» **EXERCISE OBJECTIVE**
Reproduce only the lines below from the line containing "exposure_s: 1/30" to the line containing "f_number: 1.78", exactly as written, with both end lines kept. Omit the pictures.

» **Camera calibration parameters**

BEGIN

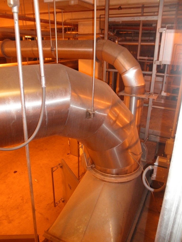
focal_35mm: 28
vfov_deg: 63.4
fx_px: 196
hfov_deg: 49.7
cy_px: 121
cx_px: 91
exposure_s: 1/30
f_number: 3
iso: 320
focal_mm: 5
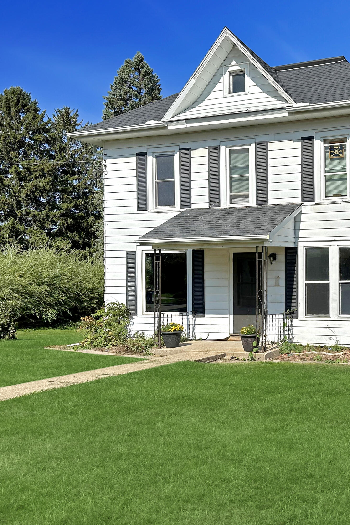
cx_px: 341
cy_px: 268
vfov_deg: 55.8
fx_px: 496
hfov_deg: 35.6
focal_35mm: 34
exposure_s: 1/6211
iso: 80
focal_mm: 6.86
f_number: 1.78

END
BEGIN

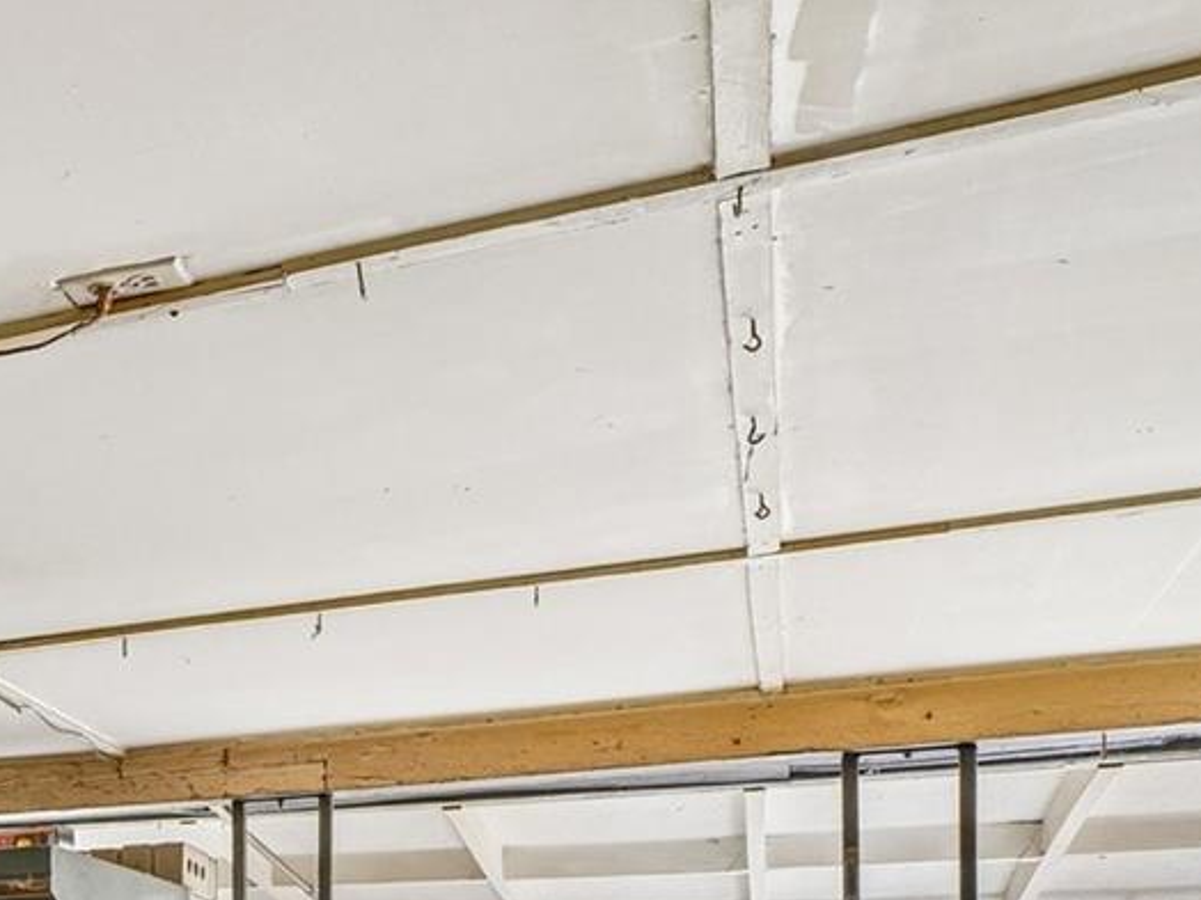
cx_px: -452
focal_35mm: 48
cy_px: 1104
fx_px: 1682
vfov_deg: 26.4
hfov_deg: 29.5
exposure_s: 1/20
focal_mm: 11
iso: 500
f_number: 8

END

» **SOLUTION TO THIS PROBLEM**
exposure_s: 1/30
f_number: 3
iso: 320
focal_mm: 5
cx_px: 341
cy_px: 268
vfov_deg: 55.8
fx_px: 496
hfov_deg: 35.6
focal_35mm: 34
exposure_s: 1/6211
iso: 80
focal_mm: 6.86
f_number: 1.78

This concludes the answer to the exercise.